Saat effisiensi sistem antennanya tengah anjlok / rendah , mereka seringkali tidak tahu serta masih senang dengan transmisinya cuma sebab mereka meyakini jika SWR nya telah 1 : 1 atau dikit di atas itu. Ada banyak yang belumlah dapat memperbedakan pada penunjukan 1 : 1 yang asli dengan penunjukan nilai 1 : 1 yang palsu / semu yang dibarengi turunnya efisiensi ) YANG BISA MUNCUL

TERJADI PADA SISI TERSEBUT. 

Untuk setelah itu , berikut ini kita cuma mengulas “Sisi pada Antenna dengan SWR meter” itu saja ( pada posting ini saya akan tidak mengulas dengan lebih detail kembali kabel di “Sisi pada SWR mtr. dengan / serta TX” ).

03 KABEL COAX ANTARA SWR METER SAMPAI KE ANTENNA ( dengan anggapan SWR meternya ditempatkan di dalam ruangan Tx / didekat Tx serta bukan lakukan pengukuran langsung pada terminal antenna ) – SELAMA TOTAL ATTENUATION / LOSSESNYA TETAP TERJAGA RENDAH – SEBETULNYA BISA / BOLEH MENGGUNAKAN PANJANG BEBAS ALIAS BERAPAPUN SECUKUPNYA SESUAI JARAK DARI ANTENNA SAMPAI KE SWR METER. Dalam kata lainnya , tak perlu panjangnya mesti “sekian lambda”, NAMUN KONDISI “PANJANG SEMBARANG / SEBARANG” SEMACAM INI IDEALNYA HANYA LAYAK DILAKUKAN JIKA :

03-A Si pegiat / ham nya cukup sudah mengerti PENGETAHUAN DASAR KABEL TRANSMISI / COAX ( distribusi arus serta tegangan , impedansi , transformasi impedansi , losses dll ) & MATCHING , DENGAN CUKUP BAIK.
KALAU PENGETAHUAN DASAR ITU CUKUP DIKUASAI , jadi seseorang pegiat bisa menjadi makin siaga. Dia akan dapat bertambah cepat “mencurigai” serta atau temukan / memperbedakan apa satu penunjukan SWR mtr. ( tengah ) benar2 tunjukkan nilai SWR sebenarnya yang ada “di antenna” atau mungkin dia ( tengah ) memberikan nilai SWR yang “salah” sebab timbulnya transformasi impedansi karena keadaan antenna yang ( masih tetap ) reactive & dampak panjang kabel.

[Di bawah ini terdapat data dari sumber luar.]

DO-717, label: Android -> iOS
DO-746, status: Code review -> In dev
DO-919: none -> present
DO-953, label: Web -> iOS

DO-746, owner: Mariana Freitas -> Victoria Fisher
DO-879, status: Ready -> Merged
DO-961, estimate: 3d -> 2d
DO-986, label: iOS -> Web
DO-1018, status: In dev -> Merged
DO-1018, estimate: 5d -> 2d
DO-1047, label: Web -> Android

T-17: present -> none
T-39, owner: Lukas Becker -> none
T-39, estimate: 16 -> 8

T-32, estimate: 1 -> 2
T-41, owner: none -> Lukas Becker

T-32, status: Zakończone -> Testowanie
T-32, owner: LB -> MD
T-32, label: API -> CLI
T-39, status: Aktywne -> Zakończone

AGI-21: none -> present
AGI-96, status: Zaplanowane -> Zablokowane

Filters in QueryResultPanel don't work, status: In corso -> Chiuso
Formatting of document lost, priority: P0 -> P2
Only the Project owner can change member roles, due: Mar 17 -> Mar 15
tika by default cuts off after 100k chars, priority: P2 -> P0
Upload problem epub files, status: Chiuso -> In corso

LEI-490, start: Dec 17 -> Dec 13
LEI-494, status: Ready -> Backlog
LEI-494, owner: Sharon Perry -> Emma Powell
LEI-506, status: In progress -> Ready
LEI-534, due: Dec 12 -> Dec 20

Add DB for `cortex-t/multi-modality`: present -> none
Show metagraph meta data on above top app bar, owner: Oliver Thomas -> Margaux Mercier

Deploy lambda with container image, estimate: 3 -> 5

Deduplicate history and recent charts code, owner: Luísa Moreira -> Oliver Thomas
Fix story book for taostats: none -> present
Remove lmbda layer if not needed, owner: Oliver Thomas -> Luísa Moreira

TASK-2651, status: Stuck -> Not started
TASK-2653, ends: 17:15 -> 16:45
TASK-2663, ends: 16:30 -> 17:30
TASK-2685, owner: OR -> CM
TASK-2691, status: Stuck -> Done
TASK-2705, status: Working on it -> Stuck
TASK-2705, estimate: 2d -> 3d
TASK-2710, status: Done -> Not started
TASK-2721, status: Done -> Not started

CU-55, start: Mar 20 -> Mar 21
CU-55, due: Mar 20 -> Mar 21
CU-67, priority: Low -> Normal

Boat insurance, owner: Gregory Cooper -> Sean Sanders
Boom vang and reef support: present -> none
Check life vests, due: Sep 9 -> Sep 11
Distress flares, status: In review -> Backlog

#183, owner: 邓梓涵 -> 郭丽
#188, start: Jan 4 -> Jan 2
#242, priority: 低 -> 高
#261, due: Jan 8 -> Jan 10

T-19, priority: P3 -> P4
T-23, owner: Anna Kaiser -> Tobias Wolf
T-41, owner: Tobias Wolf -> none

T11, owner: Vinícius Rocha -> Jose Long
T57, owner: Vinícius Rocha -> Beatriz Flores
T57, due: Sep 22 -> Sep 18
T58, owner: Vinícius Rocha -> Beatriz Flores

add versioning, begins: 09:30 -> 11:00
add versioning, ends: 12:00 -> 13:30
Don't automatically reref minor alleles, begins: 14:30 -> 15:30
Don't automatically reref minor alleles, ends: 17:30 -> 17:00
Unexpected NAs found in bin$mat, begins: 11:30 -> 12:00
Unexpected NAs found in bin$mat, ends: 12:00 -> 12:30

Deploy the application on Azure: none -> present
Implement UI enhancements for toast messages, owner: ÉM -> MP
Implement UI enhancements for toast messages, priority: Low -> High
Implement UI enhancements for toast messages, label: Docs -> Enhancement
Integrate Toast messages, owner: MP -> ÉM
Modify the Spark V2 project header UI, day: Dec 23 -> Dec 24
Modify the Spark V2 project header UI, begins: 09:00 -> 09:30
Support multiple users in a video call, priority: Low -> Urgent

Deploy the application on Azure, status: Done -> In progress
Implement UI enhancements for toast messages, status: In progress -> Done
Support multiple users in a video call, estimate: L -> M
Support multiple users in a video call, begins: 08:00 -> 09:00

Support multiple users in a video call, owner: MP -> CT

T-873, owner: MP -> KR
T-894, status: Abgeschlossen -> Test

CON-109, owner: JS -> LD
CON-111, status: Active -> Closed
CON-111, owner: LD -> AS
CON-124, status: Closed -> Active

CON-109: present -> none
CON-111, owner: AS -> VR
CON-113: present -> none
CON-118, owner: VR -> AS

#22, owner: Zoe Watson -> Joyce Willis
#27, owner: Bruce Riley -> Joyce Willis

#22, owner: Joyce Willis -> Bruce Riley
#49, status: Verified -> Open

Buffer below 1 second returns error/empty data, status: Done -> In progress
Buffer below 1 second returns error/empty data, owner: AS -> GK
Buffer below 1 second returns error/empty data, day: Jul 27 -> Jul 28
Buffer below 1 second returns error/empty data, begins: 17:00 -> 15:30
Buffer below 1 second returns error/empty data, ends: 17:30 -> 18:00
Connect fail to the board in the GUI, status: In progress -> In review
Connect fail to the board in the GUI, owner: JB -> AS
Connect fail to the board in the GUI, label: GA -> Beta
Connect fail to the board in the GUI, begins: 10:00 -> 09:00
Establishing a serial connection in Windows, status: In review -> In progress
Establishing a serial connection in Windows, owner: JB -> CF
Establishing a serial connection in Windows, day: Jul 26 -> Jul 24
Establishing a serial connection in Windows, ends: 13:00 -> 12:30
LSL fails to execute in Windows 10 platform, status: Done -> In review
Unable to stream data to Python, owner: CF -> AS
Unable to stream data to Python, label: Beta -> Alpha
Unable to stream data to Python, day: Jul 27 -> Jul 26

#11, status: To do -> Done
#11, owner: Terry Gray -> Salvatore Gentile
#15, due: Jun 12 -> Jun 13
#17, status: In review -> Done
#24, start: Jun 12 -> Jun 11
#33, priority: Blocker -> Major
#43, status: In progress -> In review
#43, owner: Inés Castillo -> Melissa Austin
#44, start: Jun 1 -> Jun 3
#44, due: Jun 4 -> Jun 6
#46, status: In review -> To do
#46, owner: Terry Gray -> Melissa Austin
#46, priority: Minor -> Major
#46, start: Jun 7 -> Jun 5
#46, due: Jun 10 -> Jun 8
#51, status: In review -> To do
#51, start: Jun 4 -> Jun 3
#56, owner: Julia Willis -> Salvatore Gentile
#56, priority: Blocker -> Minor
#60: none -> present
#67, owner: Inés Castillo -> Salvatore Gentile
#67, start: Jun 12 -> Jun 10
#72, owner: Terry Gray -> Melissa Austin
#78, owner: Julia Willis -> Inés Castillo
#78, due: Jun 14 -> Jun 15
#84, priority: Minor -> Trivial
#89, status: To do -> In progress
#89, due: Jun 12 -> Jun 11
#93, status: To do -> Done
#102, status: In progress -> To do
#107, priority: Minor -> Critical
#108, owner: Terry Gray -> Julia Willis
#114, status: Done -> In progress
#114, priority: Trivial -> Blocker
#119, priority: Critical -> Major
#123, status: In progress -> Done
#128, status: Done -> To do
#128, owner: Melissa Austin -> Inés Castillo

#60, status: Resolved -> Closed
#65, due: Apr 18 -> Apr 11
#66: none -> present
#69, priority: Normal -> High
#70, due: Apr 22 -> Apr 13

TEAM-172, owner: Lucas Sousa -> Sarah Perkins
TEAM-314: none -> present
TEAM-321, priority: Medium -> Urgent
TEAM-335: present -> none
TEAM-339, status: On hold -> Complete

03-B Pegiat / ham berkaitan sudah mengetahui persis KONDISI KABEL coax yang barusan / sudah dipasangnya :

03-B-1 Tahu berapakah persisnya panjang kabelnya ( berapakah mtr. lebih berapakah cm ) “mulai dari ujung connector ke ujung lainnya connectornya ). Tahu dengan pas panjang kabel transmisi sebelum dipasang ialah satu rutinitas yang baik.

03-B-2 Kenal karakter kabel yang dipakai ( tidak hanya merk/typenya , ikut yang penting VELOCITY FACTORnya dan ATTENUATIONnya dengan spesifik pada / di sekitar frekwensi kerja spesifik yang akan digunakan ).

03-B-3 Dengan awal mulanya ( sebelum beroperasi ) si pegiat sudah tahu ke-2 perihal di atas ( terpenting 03-B-1 ) jadi walau “sekarang” dia belumlah kuasai mengenai “manfaat / keuntungan apakah yg dapat diperoleh dari mempunyai catatan panjang & spec. kabel” itu , tapi KAPANPUN ( masa datang ) kelak dia telah makin kenal faedahnya mempunyai data itu , dia AKAN MENJADI LEBIH MUDAH UNTUK MELAKUKAN KOREKSI ATAU PERHITUNGAN ULANG MEMPERBAIKI / MENINGKATKAN EFISIENSI DARI SISTEMNYA TANPA PERLU HARUS “BARU MENGUKUR” KABELNYA DENGAN ME-MANJAT2 TOWER/TIANG YANG ITU AKAN SULIT KARENA ADANYA BELOKAN2 / TEKUKAN PADA JALUR KABELNYA DSB., ATAU MENURUNKAN KABELNYA UNTUK MENGUKURNYA.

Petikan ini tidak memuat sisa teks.